37 Comments on Intel Reveals the "What" and "Why" of CXL Interconnect, its Answer to NVLink
Intel had an open source video driver for Linux long before AMD. Also: en.wikipedia.org/wiki/Thunderbolt_(interface)#Royalty_situation
AMD has to go the open route. They're the underdog, they can't sell closed solutions. If things changed, I'm pretty sure they'd reconsider their approach.
Got it.
Having said that each use(r) case is different, so while some enterprses may need the extra lanes - they should have plenty to spare with PCIe 4.0 perhpas with the exception of (extreme) edge cases.

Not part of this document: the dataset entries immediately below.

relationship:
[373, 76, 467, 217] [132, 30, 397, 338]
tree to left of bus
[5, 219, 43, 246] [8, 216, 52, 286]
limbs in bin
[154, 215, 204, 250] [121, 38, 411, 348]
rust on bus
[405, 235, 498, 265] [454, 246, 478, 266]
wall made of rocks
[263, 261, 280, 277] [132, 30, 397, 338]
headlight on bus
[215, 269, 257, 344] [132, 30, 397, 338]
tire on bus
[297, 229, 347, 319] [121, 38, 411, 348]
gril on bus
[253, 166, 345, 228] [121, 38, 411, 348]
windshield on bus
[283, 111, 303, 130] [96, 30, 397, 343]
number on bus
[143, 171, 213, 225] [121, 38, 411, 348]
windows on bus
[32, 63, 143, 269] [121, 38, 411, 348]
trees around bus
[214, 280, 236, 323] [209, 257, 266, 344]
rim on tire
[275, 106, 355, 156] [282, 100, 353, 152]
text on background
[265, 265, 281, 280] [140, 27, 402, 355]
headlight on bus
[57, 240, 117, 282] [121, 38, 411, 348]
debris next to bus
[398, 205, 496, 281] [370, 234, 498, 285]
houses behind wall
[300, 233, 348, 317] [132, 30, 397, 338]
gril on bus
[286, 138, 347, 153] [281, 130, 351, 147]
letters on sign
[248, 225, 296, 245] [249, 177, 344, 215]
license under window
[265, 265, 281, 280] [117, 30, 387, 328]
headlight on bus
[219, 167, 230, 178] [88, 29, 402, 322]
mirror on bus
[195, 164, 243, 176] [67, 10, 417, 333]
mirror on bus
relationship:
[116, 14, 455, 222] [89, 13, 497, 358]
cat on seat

Some key points wrt competing solutions ~
www.openfabrics.org/images/eventpresos/2017presentations/213_CCIXGen-Z_BBenton.pdf
www.csm.ornl.gov/workshops/openshmem2017/presentations/Benton%20-%20OpenCAPI,%20Gen-Z,%20CCIX-%20Technology%20Overview,%20Trends,%20and%20Alignments.pdf
Until then, if Intel will add support in their CPU for something, it will became a defacto standard.
And yes, building for profit works, provides money for future research and development.

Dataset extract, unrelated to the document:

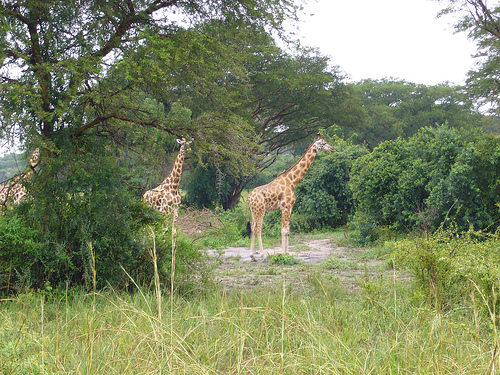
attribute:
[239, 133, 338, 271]
girafee — standing, tall, colored, white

Open solutions don't work by themselves, they are supported by the evil non open products. Nobody likes to work for free, even the kids in their parents bedrooms want money for new phones, movie tickets with their dates, gas money...
**(160 lanes requires cutting cpu interconnects from 4 to 3/ While flexibility is nice, this is by far not optimal for compute intensive setups. Naples suffered due to interconnect saturation with nvme devices, While the bandwidth has doubled the core count has as well. Time will tell if the ram speed bump, and I/O die brings enough of an improvement to offset the loss of an interconnect.
AMD also has a 4 gpu infinity fabric ringbus that takes the load off the cpu. infinity fabric is very similar to ccix in being an alternative lower latency protocol over pcie.
Also, whoever mentioned no pcie 4 boards being on the market is only half correct, no x86 boards, but powerpc has had them for awhile, and I think a few arm boards.
2nd fun fact, powerpc chips have nvlink interconnects on die, so rather than connecting to nvlink gpus through a pcie switch... they are part of the mesh.
Yes & NVlink was designed with IBM, it's a GPU-GPU & GPU-CPU interconnect that's why I said it's nothing like CXL, it's more akin to IF.